• [WORK TO COMPLETE] Below are records; reproduce exactly the lines from the one containing "excluye al periodo" through the end, both included, and only those.

[Data items]
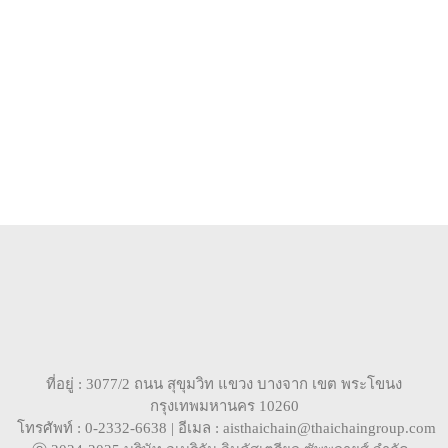
ที่อยู่ : 3077/2 ถนน สุขุมวิท แขวง บางจาก เขต พระโขนง
กรุงเทพมหานคร 10260
โทรศัพท์ : 0-2332-6638 | อีเมล : aisthaichain@thaichaingroup.com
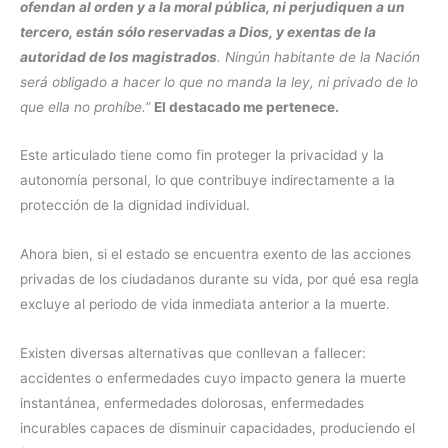
ofendan al orden y a la moral pública, ni perjudiquen a un
tercero, están sólo reservadas a Dios, y exentas de la
autoridad de los magistrados
. Ningún habitante de la Nación
será obligado a hacer lo que no manda la ley, ni privado de lo
que ella no prohíbe.”
El destacado me pertenece.
Este articulado tiene como fin proteger la privacidad y la
autonomía personal, lo que contribuye indirectamente a la
protección de la dignidad individual.
Ahora bien, si el estado se encuentra exento de las acciones
privadas de los ciudadanos durante su vida, por qué esa regla
excluye al periodo de vida inmediata anterior a la muerte.
Existen diversas alternativas que conllevan a fallecer:
accidentes o enfermedades cuyo impacto genera la muerte
instantánea, enfermedades dolorosas, enfermedades
incurables capaces de disminuir capacidades, produciendo el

• [RESULT FOR THIS EXERCISE]
excluye al periodo de vida inmediata anterior a la muerte.
Existen diversas alternativas que conllevan a fallecer:
accidentes o enfermedades cuyo impacto genera la muerte
instantánea, enfermedades dolorosas, enfermedades
incurables capaces de disminuir capacidades, produciendo el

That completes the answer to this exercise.